Robust RL with Transformer Detection

Zero-Sum Robust Deep RL for Real-Time Embedded Control

Transformer-Based Disturbance Detection & Dual-Policy Mixing on NVIDIA Jetson

Ongoing Research Ali BaniAsad – Fasta Robotics

Abstract

Deploying reinforcement learning policies on physical robots requires robustness to unmodeled disturbances, parameter uncertainty, and the sim-to-real gap. This project presents a methodology for robust control that frames the problem as a two-player zero-sum Markov game in which a learned adversary systematically probes the weaknesses of the control policy during training.

The architecture maintains two distinct policies:

Optimal policy $\pi^{\text{opt}}$: trained on the nominal environment to maximize expected return
Robust policy $\pi^{\text{rob}}$: co-trained against the adversary to maximize worst-case return

At runtime, a lightweight transformer encoder processes a sliding window of recent observations to produce a real-time disturbance estimate – both a detection probability and an estimated magnitude. A learned gating function converts this estimate into a continuous mixing coefficient $\alpha_t \in [0,1]$ that blends the two policies:

\[a_t = \alpha_t \, \pi^{\text{rob}}(s_t) + (1 - \alpha_t) \, \pi^{\text{opt}}(s_t)\]

All neural network components are exported through ONNX to TensorRT engines optimized for the NVIDIA Jetson platform and integrated into a ROS 2 control node achieving sub-two-millisecond inference latency at up to 500 Hz.

System overview: dual-policy architecture with transformer-based disturbance detection and real-time gating on embedded GPU.

Key Contributions

Dual-Policy Mixing

Separate optimal and robust policies blended via a continuous gating coefficient -- preserving nominal performance while providing worst-case robustness on demand.

Transformer Disturbance Detector

Lightweight transformer encoder on a sliding window of observations outputs detection probability and estimated magnitude in real time.

End-to-End Deployment Pipeline

ONNX → TensorRT (FP16/INT8) → ROS 2 node on NVIDIA Jetson Orin with <2 ms inference latency.

Problem Formulation

Two-Player Zero-Sum Markov Game

The environment is modeled as a game $(S, \mathcal{A}^c, \mathcal{A}^d, P, R, \gamma)$ where:

Controller $\pi^c$: maximizes expected discounted return
Adversary $\pi^d$: minimizes it (receives $-R$)

A Nash equilibrium $({\pi^{c,}}, {\pi^{d,}})$ satisfies:

\[V^{\pi^{c,*}, \pi^d}(s) \ge V^{\pi^{c,*}, \pi^{d,*}}(s) \ge V^{\pi^c, \pi^{d,*}}(s) \quad \forall\, s, \pi^c, \pi^d\]

The minimax value function:

\[V^*(s) = \max_{\pi^c} \min_{\pi^d} \mathbb{E}\left[\sum_{t=0}^{\infty} \gamma^t r(s_t, a_t^c, a_t^d) \,\middle|\, s_0 = s\right]\]

Disturbance Model

Two instantiations of adversarial disturbance:

Additive force/torque perturbation: $\dot{q} = f(q, \dot{q}, a^c) + B\, a^d$
External body force: wrench applied to a specified body (pushes, wind, contact)

The adversary’s action is bounded: $|a^d|2 \le \epsilon$, where $\epsilon > 0$ is the disturbance budget with curriculum scheduling from $0$ to $\epsilon{\max}$.

Architecture

Dual-Policy Training

Phase 1: Optimal Policy

Train $\pi^{\text{opt}}$ with SAC/TD3/PPO on nominal environment (no adversary).
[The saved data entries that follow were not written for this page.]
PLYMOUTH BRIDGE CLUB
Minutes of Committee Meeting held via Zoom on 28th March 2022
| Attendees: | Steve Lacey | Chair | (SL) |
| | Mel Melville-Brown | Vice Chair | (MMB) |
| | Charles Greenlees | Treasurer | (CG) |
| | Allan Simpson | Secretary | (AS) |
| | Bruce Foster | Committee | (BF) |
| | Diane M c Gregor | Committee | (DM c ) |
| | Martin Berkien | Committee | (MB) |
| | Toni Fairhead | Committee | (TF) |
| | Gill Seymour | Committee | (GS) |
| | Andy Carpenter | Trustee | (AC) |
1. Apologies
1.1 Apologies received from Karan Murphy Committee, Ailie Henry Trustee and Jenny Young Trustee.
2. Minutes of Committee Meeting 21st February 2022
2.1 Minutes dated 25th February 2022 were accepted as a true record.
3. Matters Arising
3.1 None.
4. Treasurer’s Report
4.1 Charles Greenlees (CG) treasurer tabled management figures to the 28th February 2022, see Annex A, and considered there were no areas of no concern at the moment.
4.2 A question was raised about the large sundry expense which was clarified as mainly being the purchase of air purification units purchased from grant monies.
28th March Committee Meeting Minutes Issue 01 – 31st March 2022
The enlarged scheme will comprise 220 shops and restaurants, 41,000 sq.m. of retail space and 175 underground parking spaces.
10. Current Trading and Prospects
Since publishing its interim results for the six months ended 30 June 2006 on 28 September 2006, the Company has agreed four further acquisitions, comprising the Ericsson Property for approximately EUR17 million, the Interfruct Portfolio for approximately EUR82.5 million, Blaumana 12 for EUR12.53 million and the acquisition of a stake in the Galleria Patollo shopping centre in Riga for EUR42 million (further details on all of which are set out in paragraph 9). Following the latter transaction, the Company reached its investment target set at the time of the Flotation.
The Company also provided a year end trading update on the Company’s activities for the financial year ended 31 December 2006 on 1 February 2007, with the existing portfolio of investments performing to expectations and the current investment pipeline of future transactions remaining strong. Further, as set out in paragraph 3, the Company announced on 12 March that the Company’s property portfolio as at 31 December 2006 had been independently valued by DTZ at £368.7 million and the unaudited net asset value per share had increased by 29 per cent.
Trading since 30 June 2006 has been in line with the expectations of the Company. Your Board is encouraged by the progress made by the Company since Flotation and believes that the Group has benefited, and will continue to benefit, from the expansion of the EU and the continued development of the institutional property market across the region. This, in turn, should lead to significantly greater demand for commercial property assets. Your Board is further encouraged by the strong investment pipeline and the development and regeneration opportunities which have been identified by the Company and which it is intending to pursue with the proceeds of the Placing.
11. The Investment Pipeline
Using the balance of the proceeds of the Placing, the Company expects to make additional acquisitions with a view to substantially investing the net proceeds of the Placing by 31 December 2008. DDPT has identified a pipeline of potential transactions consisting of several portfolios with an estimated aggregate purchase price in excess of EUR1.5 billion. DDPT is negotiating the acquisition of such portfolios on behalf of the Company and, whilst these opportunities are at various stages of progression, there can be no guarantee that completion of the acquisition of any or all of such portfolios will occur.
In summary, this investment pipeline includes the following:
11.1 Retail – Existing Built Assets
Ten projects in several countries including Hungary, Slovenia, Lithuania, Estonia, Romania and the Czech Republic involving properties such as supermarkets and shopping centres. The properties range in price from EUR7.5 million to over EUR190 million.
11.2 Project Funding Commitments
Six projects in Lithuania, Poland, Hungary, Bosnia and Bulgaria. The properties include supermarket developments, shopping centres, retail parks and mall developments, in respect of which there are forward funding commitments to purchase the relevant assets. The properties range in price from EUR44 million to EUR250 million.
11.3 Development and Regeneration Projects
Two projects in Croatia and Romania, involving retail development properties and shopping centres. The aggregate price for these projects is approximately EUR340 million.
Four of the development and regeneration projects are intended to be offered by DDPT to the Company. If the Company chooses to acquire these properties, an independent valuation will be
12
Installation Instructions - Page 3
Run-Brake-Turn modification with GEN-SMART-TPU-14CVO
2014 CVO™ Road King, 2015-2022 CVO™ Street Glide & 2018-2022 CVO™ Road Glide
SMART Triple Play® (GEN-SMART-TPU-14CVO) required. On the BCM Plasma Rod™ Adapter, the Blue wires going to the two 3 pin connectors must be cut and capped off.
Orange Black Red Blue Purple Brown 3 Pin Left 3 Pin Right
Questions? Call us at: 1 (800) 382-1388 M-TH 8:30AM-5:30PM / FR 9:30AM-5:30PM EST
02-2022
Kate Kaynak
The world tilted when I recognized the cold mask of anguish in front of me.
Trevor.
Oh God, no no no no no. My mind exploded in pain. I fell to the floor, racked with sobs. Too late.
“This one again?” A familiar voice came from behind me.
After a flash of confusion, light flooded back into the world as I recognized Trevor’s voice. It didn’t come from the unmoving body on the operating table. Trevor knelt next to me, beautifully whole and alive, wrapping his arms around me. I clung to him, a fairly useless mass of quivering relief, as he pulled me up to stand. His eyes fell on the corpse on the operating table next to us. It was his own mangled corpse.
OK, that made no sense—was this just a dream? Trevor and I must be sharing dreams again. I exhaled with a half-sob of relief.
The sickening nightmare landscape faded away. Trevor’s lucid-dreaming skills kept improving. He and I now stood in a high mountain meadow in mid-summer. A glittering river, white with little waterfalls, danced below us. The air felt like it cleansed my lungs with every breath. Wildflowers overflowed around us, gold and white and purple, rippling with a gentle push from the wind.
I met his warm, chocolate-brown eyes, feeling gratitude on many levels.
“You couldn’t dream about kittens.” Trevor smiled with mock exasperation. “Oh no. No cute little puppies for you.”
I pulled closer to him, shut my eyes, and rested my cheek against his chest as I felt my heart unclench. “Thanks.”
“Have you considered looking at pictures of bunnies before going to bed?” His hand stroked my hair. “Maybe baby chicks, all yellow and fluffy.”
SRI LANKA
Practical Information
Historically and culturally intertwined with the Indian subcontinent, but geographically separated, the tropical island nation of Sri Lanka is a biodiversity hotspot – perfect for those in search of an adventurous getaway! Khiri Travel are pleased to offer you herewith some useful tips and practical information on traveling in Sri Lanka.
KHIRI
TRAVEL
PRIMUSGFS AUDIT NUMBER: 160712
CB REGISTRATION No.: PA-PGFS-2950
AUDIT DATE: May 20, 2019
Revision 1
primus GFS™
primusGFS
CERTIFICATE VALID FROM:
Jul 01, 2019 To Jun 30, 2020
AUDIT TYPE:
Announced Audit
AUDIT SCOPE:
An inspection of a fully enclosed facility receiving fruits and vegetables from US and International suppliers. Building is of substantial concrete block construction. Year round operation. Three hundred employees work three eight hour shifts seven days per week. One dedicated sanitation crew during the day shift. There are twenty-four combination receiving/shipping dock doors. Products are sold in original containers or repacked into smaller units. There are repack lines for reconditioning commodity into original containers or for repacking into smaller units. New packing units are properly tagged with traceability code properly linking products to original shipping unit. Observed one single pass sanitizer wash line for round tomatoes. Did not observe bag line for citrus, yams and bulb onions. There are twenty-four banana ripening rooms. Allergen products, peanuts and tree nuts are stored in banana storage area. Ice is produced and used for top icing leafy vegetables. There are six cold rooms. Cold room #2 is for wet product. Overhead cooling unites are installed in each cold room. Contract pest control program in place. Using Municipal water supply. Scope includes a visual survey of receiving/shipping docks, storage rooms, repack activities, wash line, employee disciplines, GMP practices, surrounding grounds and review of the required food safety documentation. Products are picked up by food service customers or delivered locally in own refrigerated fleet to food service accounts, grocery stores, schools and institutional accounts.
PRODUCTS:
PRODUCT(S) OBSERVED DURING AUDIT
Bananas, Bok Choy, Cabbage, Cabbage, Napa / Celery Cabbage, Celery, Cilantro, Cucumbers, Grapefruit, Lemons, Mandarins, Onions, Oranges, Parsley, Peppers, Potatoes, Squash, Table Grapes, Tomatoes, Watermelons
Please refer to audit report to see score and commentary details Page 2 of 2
Maximizes expected return under nominal dynamics.

Phase 2: Robust Policy + Adversary

Co-train $\pi^{\text{rob}}$ and $\pi^{\text{adv}}$ in alternation. Adversary output: $a^d = \epsilon \cdot \tanh(\text{NN}_\psi(o))$. Curriculum annealing of $\epsilon$.

Transformer Disturbance Detector

The detector is a lightweight transformer encoder processing a sliding window of $L$ observations:

Parameter	Value
Layers $N_L$	2–4
Model dimension $d_{\text{model}}$	64–128
Attention heads $N_H$	2–4
Window length $L$	16
Parameters	~50k
Latency (Jetson Orin, TensorRT)	< 0.5 ms

Output heads:

Detection branch: linear $\to$ sigmoid $\to$ $p_t \in [0,1]$
Magnitude branch: linear $\to$ softplus $\to$ $\hat{\delta}_t \ge 0$

Training loss (supervised on logged adversarial data):

\[\mathcal{L} = \mathcal{L}_{\text{BCE}}(p_t, y_t) + \lambda \, \mathcal{L}_{\text{MSE}}(\hat{\delta}_t, \delta_t)\]

Gating Rule

The mixing coefficient is computed via a learned gating function:

Linear gating:

\[\alpha_t = \sigma(w_p \cdot p_t + w_\delta \cdot \hat{\delta}_t + b)\]

MLP gating (more expressive):

\[\alpha_t = f_\phi(p_t, \hat{\delta}_t)\]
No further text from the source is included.